Acabar com a correção monetária do balanço, todos o sabemos há pelo menos 30 anos, é tributar lucro inflacionário. Que retrocesso para uma sociedade que ensina contabilidade de inflação para o resto do mundo!
Tributar provisões, indistintamente, é um absurdo! É desconhecer os rudimentos da contabilidade de custos e da formação de preços! Nenhuma empresa no mundo capitalista sobrevive se estabelecer seus preços baseada apenas na sua contabilidade de caixa!
Senão, vejamos. É prática comercial generalizada vender a crédito. Quando se vende a crédito, corre-se o risco de não receber. O lojista, por experiência, sabe que a inadimplência gira em torno de "x"%. Então, prudentemente, ao fazer suas contas para estabelecer seus preços de venda, vai considerar que o produto que ele vende não custa só aquilo que está na fatura do fornecedor: tem um custo adicional -o risco de vender e não receber! Pois bem, essa provisão para inadimplência vai estar embutida nas vendas.
Sabemos todos que as vendas são receitas tributáveis. Como o lojista vendeu a crédito, parte dessas receitas tributáveis (ou seja, parte das vendas) pode estar por receber quando chega a hora de fazer o balanço e apurar o lucro tributável. Vale dizer que o lojista ainda não sabe se vai mesmo receber (corre o risco de perder).

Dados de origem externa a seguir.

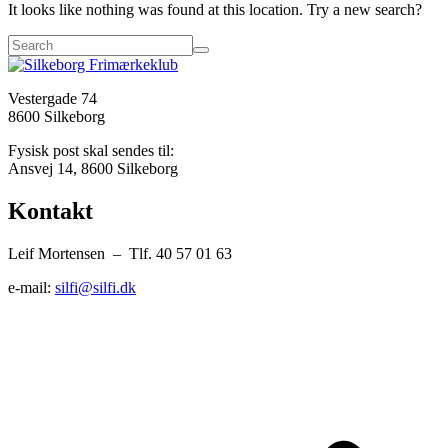
It looks like nothing was found at this location. Try a new search?
Vestergade 74
8600 Silkeborg
Fysisk post skal sendes til:
Ansvej 14, 8600 Silkeborg
Kontakt
Leif Mortensen – Tlf. 40 57 01 63
e-mail:
silfi@silfi.dk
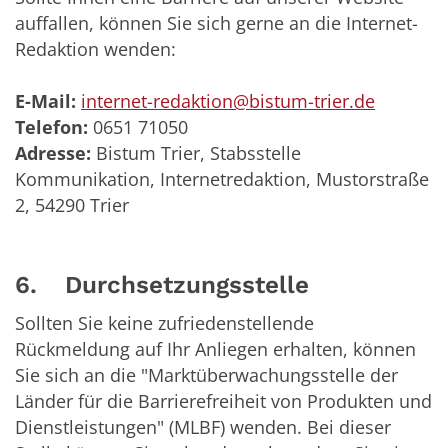
auffallen, können Sie sich gerne an die Internet-
Redaktion wenden:
E-Mail:
internet-redaktion@bistum-trier.de
Telefon:
0651 71050
Adresse:
Bistum Trier, Stabsstelle
Kommunikation, Internetredaktion, Mustorstraße
2, 54290 Trier
6. Durchsetzungsstelle
Sollten Sie keine zufriedenstellende
Rückmeldung auf Ihr Anliegen erhalten, können
Sie sich an die "Marktüberwachungsstelle der
Länder für die Barrierefreiheit von Produkten und
Dienstleistungen" (MLBF) wenden. Bei dieser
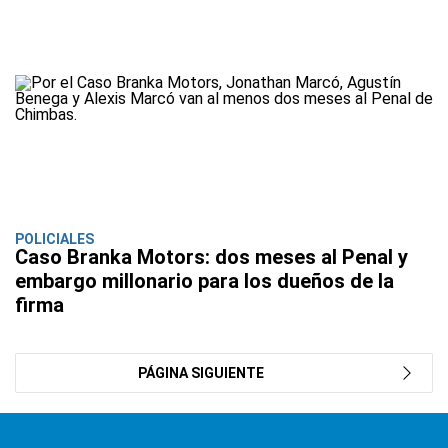
POLICIALES
Caso Branka Motors: dos meses al Penal y
embargo millonario para los dueños de la
firma
PÁGINA SIGUIENTE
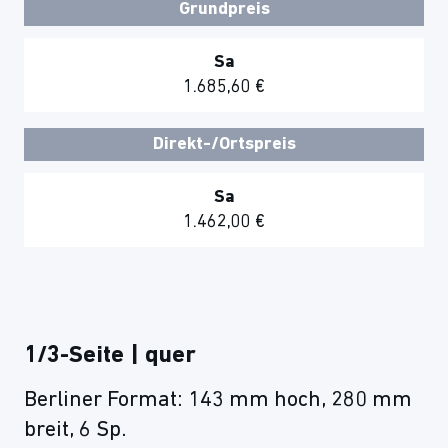
Grundpreis
Sa
1.685,60 €
Direkt-/Ortspreis
Sa
1.462,00 €
1/3-Seite | quer
Berliner Format: 143 mm hoch, 280 mm
breit, 6 Sp.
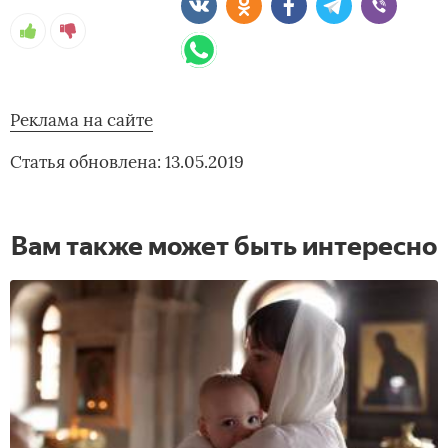
Реклама на сайте
Статья обновлена: 13.05.2019
Вам также может быть интересно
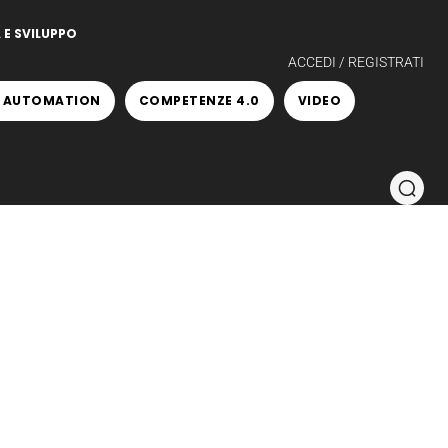
 E SVILUPPO
ACCEDI / REGISTRATI
 AUTOMATION
COMPETENZE 4.0
VIDEO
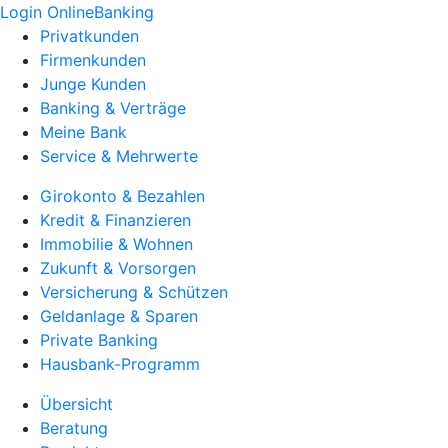
Login OnlineBanking
Privatkunden
Firmenkunden
Junge Kunden
Banking & Verträge
Meine Bank
Service & Mehrwerte
Girokonto & Bezahlen
Kredit & Finanzieren
Immobilie & Wohnen
Zukunft & Vorsorgen
Versicherung & Schützen
Geldanlage & Sparen
Private Banking
Hausbank-Programm
Übersicht
Beratung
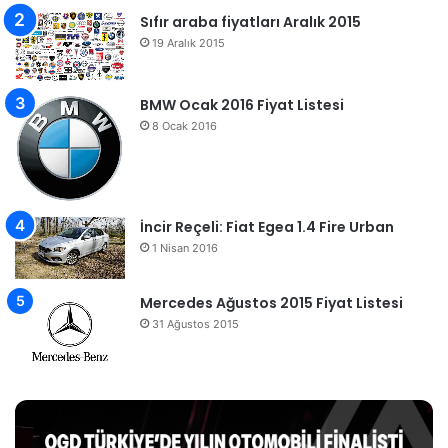
Sıfır araba fiyatları Aralık 2015
19 Aralık 2015
BMW Ocak 2016 Fiyat Listesi
8 Ocak 2016
İncir Reçeli: Fiat Egea 1.4 Fire Urban
1 Nisan 2016
Mercedes Ağustos 2015 Fiyat Listesi
31 Ağustos 2015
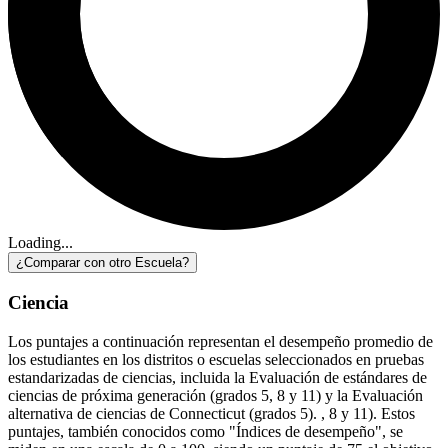
Loading...
¿Comparar con otro Escuela?
Ciencia
Los puntajes a continuación representan el desempeño promedio de
los estudiantes en los distritos o escuelas seleccionados en pruebas
estandarizadas de ciencias, incluida la Evaluación de estándares de
ciencias de próxima generación (grados 5, 8 y 11) y la Evaluación
alternativa de ciencias de Connecticut (grados 5). , 8 y 11). Estos
puntajes, también conocidos como "Índices de desempeño", se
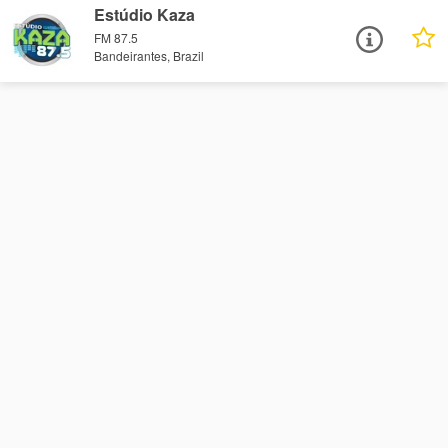
Estúdio Kaza
FM 87.5
Bandeirantes, Brazil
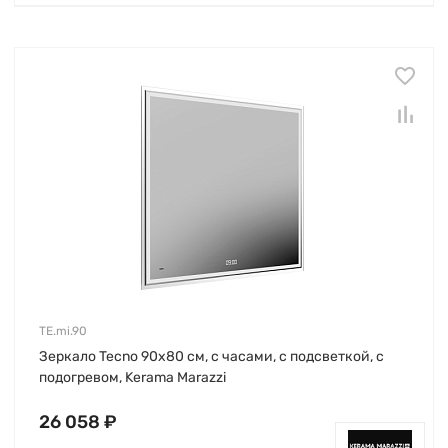
TE.mi.90
Зеркало Tecno 90х80 см, с часами, с подсветкой, с
подогревом, Kerama Marazzi
26 058 ₽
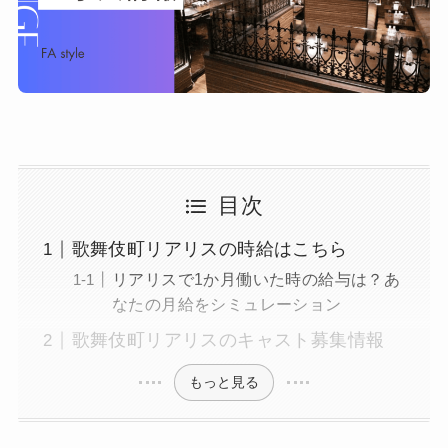
目次
歌舞伎町リアリスの時給はこちら
リアリスで1か月働いた時の給与は？あ
なたの月給をシミュレーション
歌舞伎町リアリスのキャスト募集情報
もっと見る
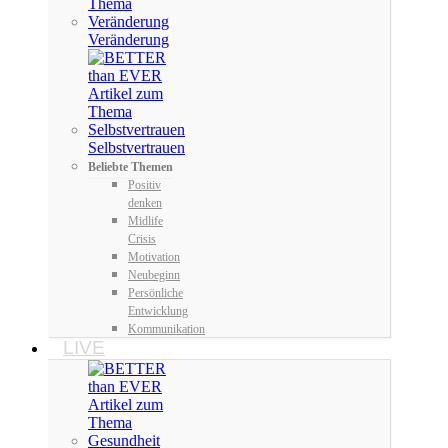
Veränderung
Selbstvertrauen
Beliebte Themen
Positiv
denken
Midlife
Crisis
Motivation
Neubeginn
Persönliche
Entwicklung
Kommunikation
LIVE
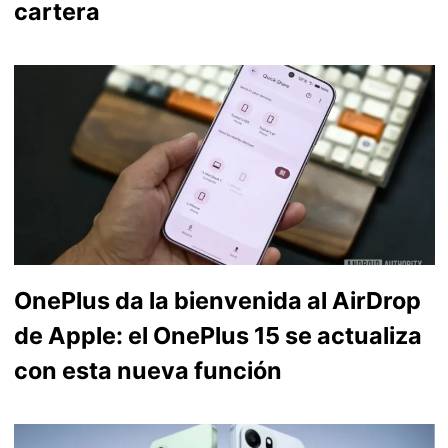
cartera
OnePlus da la bienvenida al AirDrop
de Apple: el OnePlus 15 se actualiza
con esta nueva función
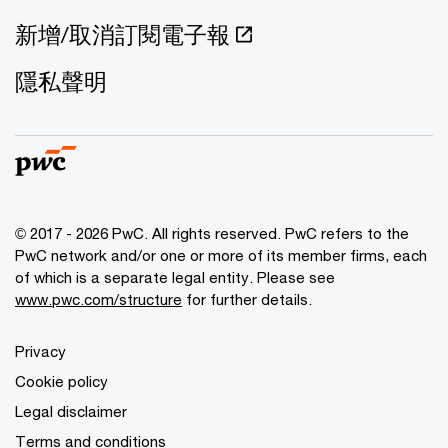
新增/取消訂閱電子報
隱私聲明
© 2017 - 2026 PwC. All rights reserved. PwC refers to the
PwC network and/or one or more of its member firms, each
of which is a separate legal entity. Please see
www.pwc.com/structure
for further details.
Privacy
Cookie policy
Legal disclaimer
Terms and conditions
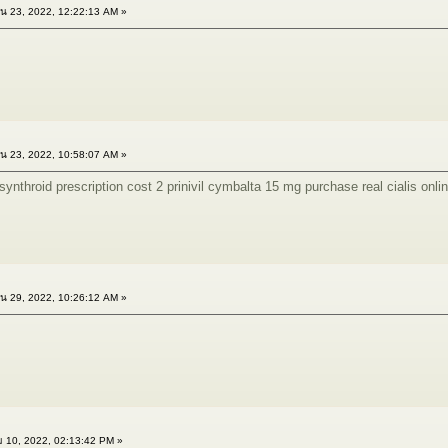
น 23, 2022, 12:22:13 AM »
น 23, 2022, 10:58:07 AM »
synthroid prescription cost
2 prinivil
cymbalta 15 mg
purchase real cialis onli
น 29, 2022, 10:26:12 AM »
 10, 2022, 02:13:42 PM »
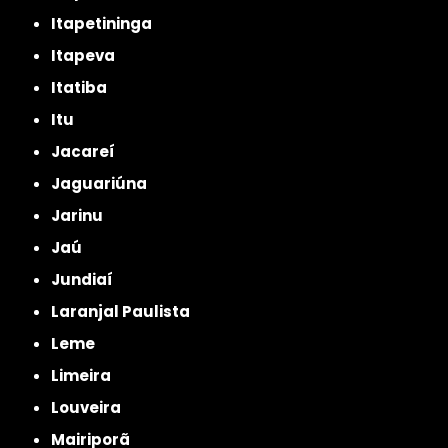
Itapetininga
Itapeva
Itatiba
Itu
Jacareí
Jaguariúna
Jarinu
Jaú
Jundiaí
Laranjal Paulista
Leme
Limeira
Louveira
Mairiporã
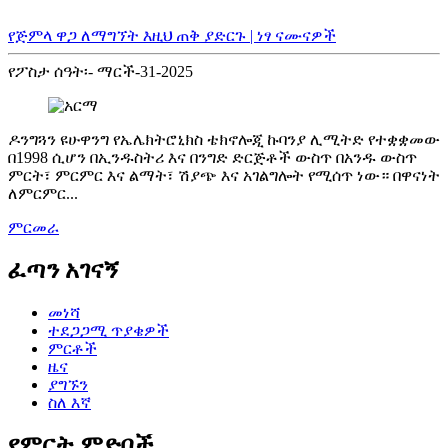
የጅምላ ዋጋ ለማግኘት እዚህ ጠቅ ያድርጉ | ነፃ ናሙናዎች
የፖስታ ሰዓት፡- ማርች-31-2025
ዶንግጓን ዩሁዋንግ የኤሌክትሮኒክስ ቴክኖሎጂ ኩባንያ ሊሚትድ የተቋቋመው
በ1998 ሲሆን በኢንዱስትሪ እና በንግድ ድርጅቶች ውስጥ በአንዱ ውስጥ
ምርት፣ ምርምር እና ልማት፣ ሽያጭ እና አገልግሎት የሚሰጥ ነው። በዋናነት
ለምርምር...
ምርመራ
ፈጣን አገናኝ
መነሻ
ተደጋጋሚ ጥያቄዎች
ምርቶች
ዜና
ያግኙን
ስለ እኛ
የምርት ምድቦች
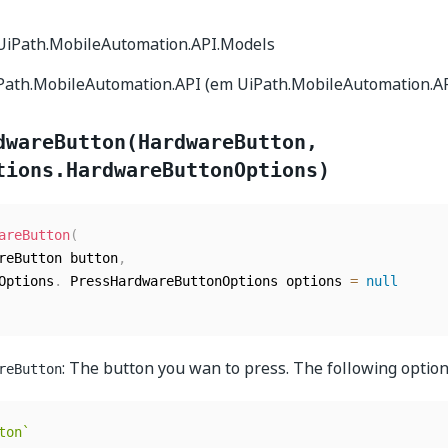
 UiPath.MobileAutomation.API.Models
iPath.MobileAutomation.API (em UiPath.MobileAutomation.API
dwareButton(HardwareButton,
tions.HardwareButtonOptions)
areButton
(
areButton button
,
eOptions
.
 PressHardwareButtonOptions options 
=
null
: The button you wan to press. The following option
reButton
ton
`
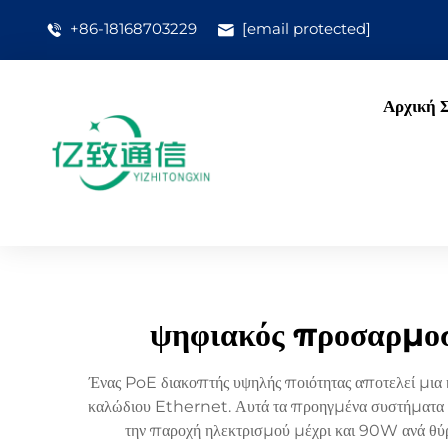
+86-18168703229
[email protected]
Αρχική 
ψηφιακός προσαρμοσ
Ένας PoE διακοπτής υψηλής ποιότητας αποτελεί μια
καλώδιου Ethernet. Αυτά τα προηγμένα συστήματα 
την παροχή ηλεκτρισμού μέχρι και 90W ανά θύρ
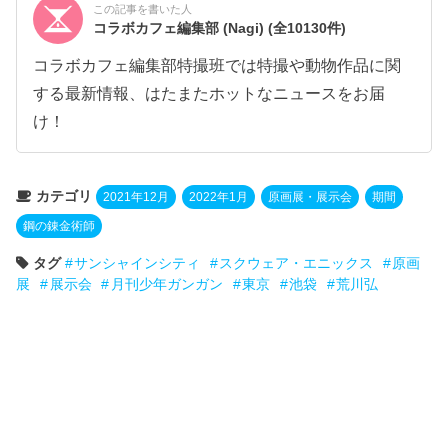
この記事を書いた人
コラボカフェ編集部 (Nagi)
(全10130件)
コラボカフェ編集部特撮班では特撮や動物作品に関
する最新情報、はたまたホットなニュースをお届
け！
カテゴリ
2021年12月
2022年1月
原画展・展示会
期間
鋼の錬金術師
タグ
サンシャインシティ
スクウェア・エニックス
原画
展
展示会
月刊少年ガンガン
東京
池袋
荒川弘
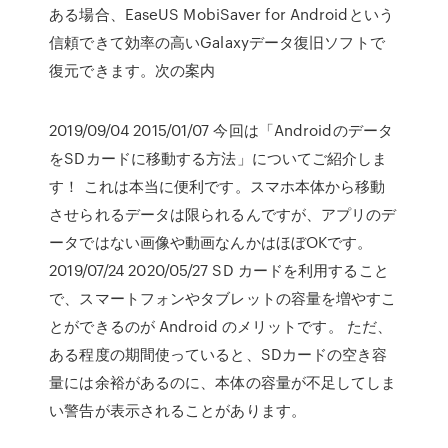
ある場合、EaseUS MobiSaver for Androidという
信頼できて効率の高いGalaxyデータ復旧ソフトで
復元できます。次の案内
2019/09/04 2015/01/07 今回は「Androidのデータ
をSDカードに移動する方法」についてご紹介しま
す！ これは本当に便利です。スマホ本体から移動
させられるデータは限られるんですが、アプリのデ
ータではない画像や動画なんかはほぼOKです。
2019/07/24 2020/05/27 SD カードを利用すること
で、スマートフォンやタブレットの容量を増やすこ
とができるのが Android のメリットです。 ただ、
ある程度の期間使っていると、SDカードの空き容
量には余裕があるのに、本体の容量が不足してしま
い警告が表示されることがあります。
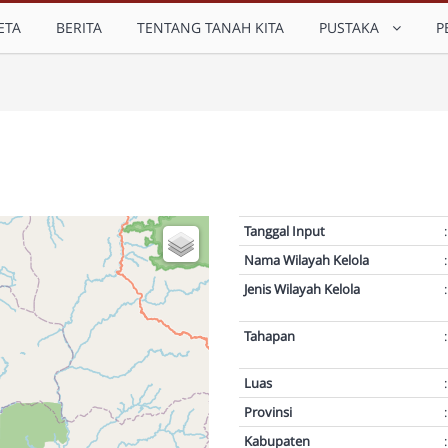
ETA
BERITA
TENTANG TANAH KITA
PUSTAKA
P
Tanggal Input
:
Nama Wilayah Kelola
:
Jenis Wilayah Kelola
:
Tahapan
:
Luas
:
Provinsi
:
Kabupaten
:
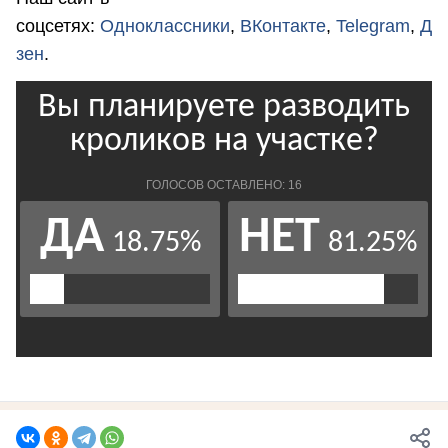
соцсетях:
Одноклассники
,
ВКонтакте
,
Telegram
,
Д
зен
.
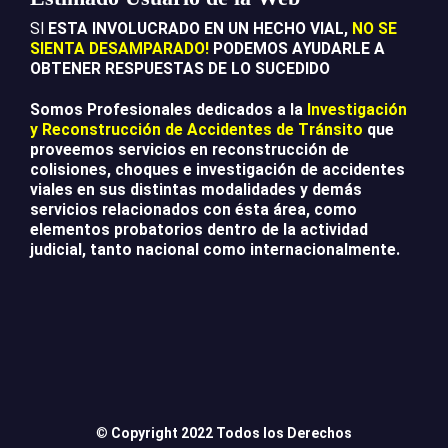
SI
ESTA INVOLUCRADO EN UN HECHO VIAL,
NO SE
SIENTA DESAMPARADO!
PODEMOS AYUDARLE A
OBTENER RESPUESTAS DE LO SUCEDIDO
Somos Profesionales dedicados a la
Investigación
y Reconstrucción de Accidentes de Tránsito
que
proveemos servicios en reconstrucción de
colisiones, choques e investigación de accidentes
viales en sus distintas modalidades y demás
servicios relacionados con ésta área, como
elementos probatorios dentro de la actividad
judicial, tanto nacional como internacionalmente.
©
Copyright 2022 Todos los Derechos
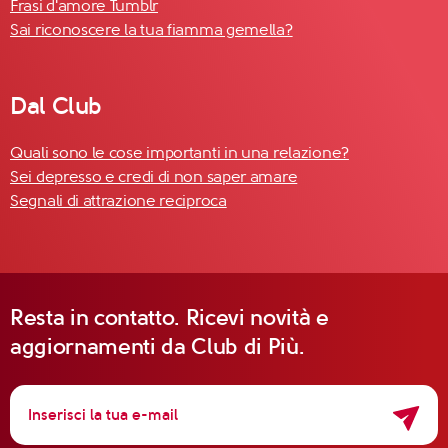
Frasi d'amore Tumblr
Sai riconoscere la tua fiamma gemella?
Dal Club
Quali sono le cose importanti in una relazione?
Sei depresso e credi di non saper amare
Segnali di attrazione reciproca
Resta in contatto. Ricevi novità e
aggiornamenti da Club di Più.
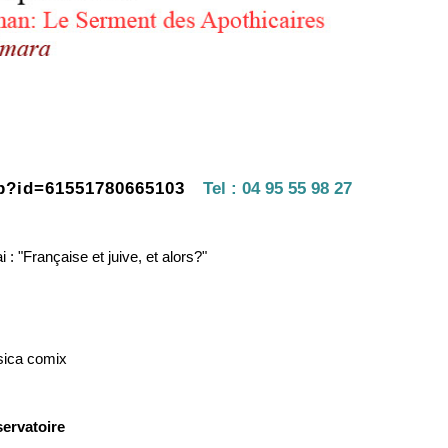
hp?id=61551780665103
Tel :
04 95 55 98 27
 "Française et juive, et alors?"
rsica comix
servatoire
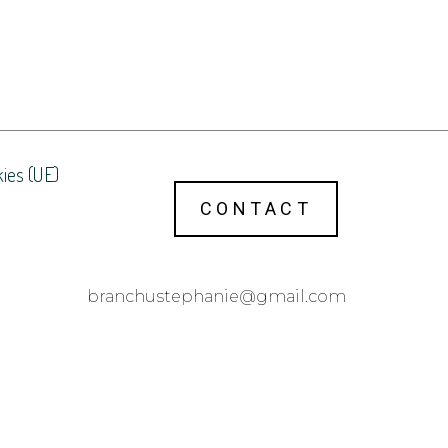
kies (UE)
CONTACT
@einahpetsuhcnarb
moc.liamg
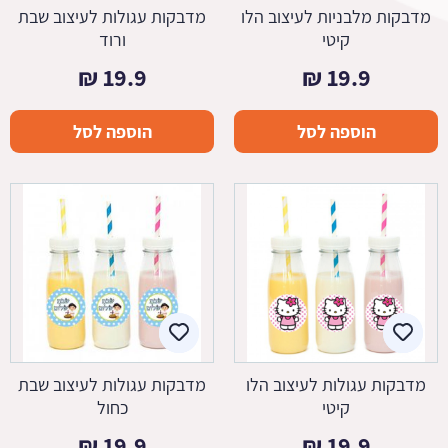
מדבקות מלבניות לעיצוב הלו
מדבקות עגולות לעיצוב שבת
קיטי
ורוד
₪
19.9
₪
19.9
הוספה לסל
הוספה לסל
מדבקות עגולות לעיצוב הלו
מדבקות עגולות לעיצוב שבת
קיטי
כחול
₪
19.9
₪
19.9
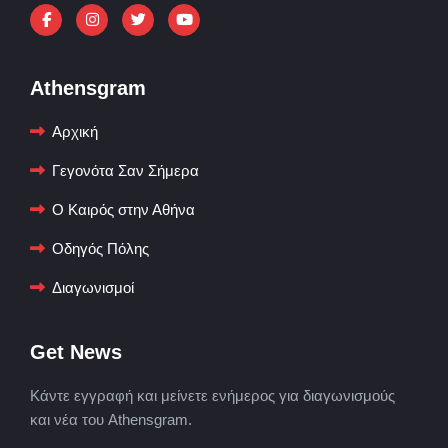
Athensgram
Αρχική
Γεγονότα Σαν Σήμερα
Ο Καιρός στην Αθήνα
Οδηγός Πόλης
Διαγωνισμοί
Get News
Κάντε εγγραφή και μείνετε ενήμερος για διαγωνισμούς
και νέα του Athensgram.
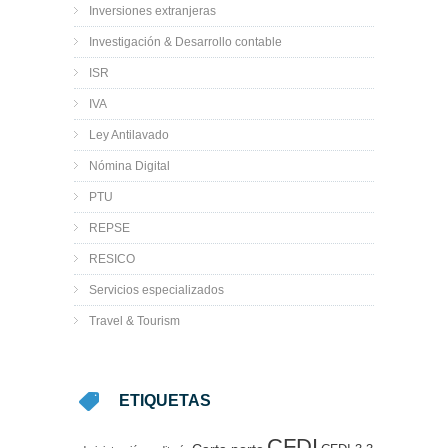
Inversiones extranjeras
Investigación & Desarrollo contable
ISR
IVA
Ley Antilavado
Nómina Digital
PTU
REPSE
RESICO
Servicios especializados
Travel & Tourism
ETIQUETAS
CFDI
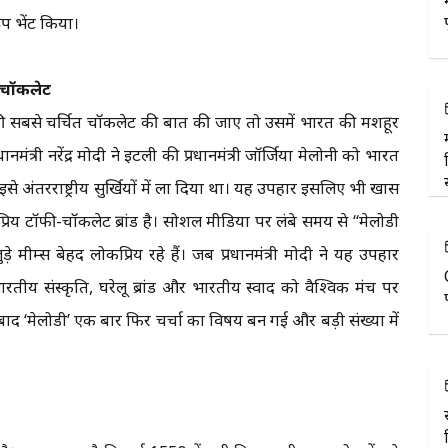
ूप भेंट किया।
’ चॉकलेट
की सबसे चर्चित चॉकलेट की बात की जाए तो उसमें भारत की मशहूर
ंत्री नरेंद्र मोदी ने इटली की प्रधानमंत्री जॉर्जिया मेलोनी को भारत
से अंतरराष्ट्रीय सुर्खियों में ला दिया था। यह उपहार इसलिए भी खास
्रिय टॉफी-चॉकलेट ब्रांड है। सोशल मीडिया पर लंबे समय से “मेलोडी
 मीम्स बेहद लोकप्रिय रहे हैं। जब प्रधानमंत्री मोदी ने यह उपहार
तीय संस्कृति, घरेलू ब्रांड और भारतीय स्वाद को वैश्विक मंच पर
ाद ‘मेलोडी’ एक बार फिर चर्चा का विषय बन गई और बड़ी संख्या में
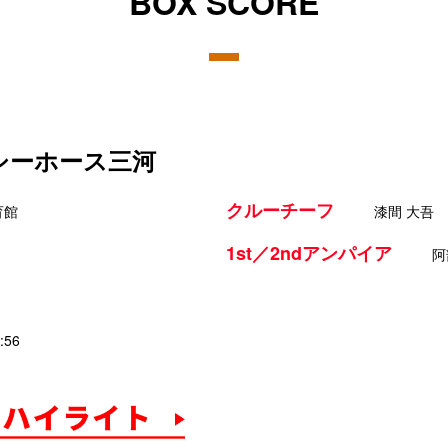
BOX SCORE
 シーホース三河
クルーチーフ
育館
漆間 大吾
1st／2ndアンパイア
阿
:56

O que faz o contador para que o lojista tenha uma apuração adequada de seus resultados? Faz uma provisão para devedores duvidosos! Nada mais certo, nada mais justo! E o que faz o fisco, agora, por esse projeto de lei? Diz que essa provisão para possível perda não é dedutível! O lojista contribuinte não é levado em consideração! Às favas a contabilidade! A única coisa que conta é: a arrecadação não pode cair!
"Um passo para a frente, dois para trás!" Até quando?